When Piquet does finally meet up with her protégé, she is disarmed by Beigesang’s genuine warmth and amused by her antiquated Australian vernacular. She admits to the delusion of having invented Beigesang: ‘I’ve been sleepwalking through these last days and I don’t know what I’ve dreamed up anymore and what actually I’ve lived through. I even started to think I wrote your stuff.’ Her habitual mask of disdain slips to reveal a fragile and disintegrating ego.

The edifice of konkretion is composed of slabs and spaces, fragments, silences, masquerades. It is an infinity of Chinese boxes, of texts embedded within the text and meanings radiating out beyond the narrative. It is also a novella of grief – over losses, deaths, love withheld and love withdrawn – and of the failure of parents, patriarchies, governments, lovers and especially mothers, be they biological, adoptive or academic. konkretion might be a humanist novella masquerading as a postmodernist text: at its heart is the idea of language and politics betrayed by materialism and commercialisation.

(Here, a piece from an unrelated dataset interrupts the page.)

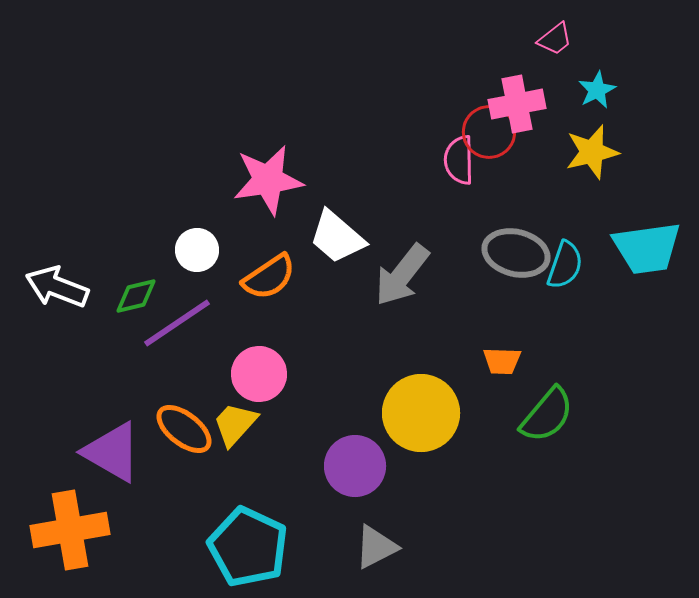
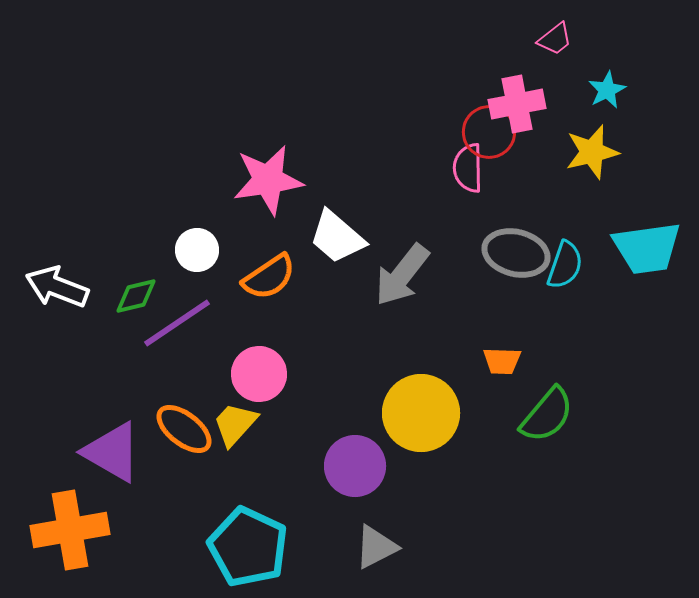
cyan star: moved 10 px right
pink semicircle: moved 9 px right, 8 px down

Campbell gives a survivor, Felix Ensslin, Gudrun’s son, (almost) the last word: ‘the measure of your humanity is what you make of the stories you inherit.’ Like Scheherazade, Campbell deliberately offers another chance: ‘Maybe in the next draft …’ With this tantalising farewell, Campbell hands over the story to see what we might make of it, in whatever way we can, as readers, writers or artists. For my part, the words of Louise Bourgeois suffice: ‘Art is a guaranty [sic] of sanity.’

References

Christopher Barnett, ‘Ulrike Meinhof Sings, Nadia Townsend performance,’ Melbourne Fringe Festival (2011) .
Louise Bourgeois, ‘Art is a guaranty of sanity,’ crayon on paper (2000).
Brian Castro, Street to Street (Giramondo, 2012).
Vincent Kaufmann, ‘Angels of Purity,’ Guy Debord and the situationist international: texts and documents, edited by Tom McDonough (MIT Press, 2004).
Annika Priest, ‘Fitzroy poet and playwright, enfant terrible Christopher Barnett’s work caught on film,’ Melbourne Leader (6 February 2013).
Maurice Pinguet, Voluntary Death in Japan (Basil Blackwell, 1993).
Felicity Plunkett, ‘Host and Ghost: Hospitality, Reading and Writing,’ The Real Through Line: A Poetry Symposium, Monash University Centre for Australian and Postcolonial Writing and RMIT (5 April 2013).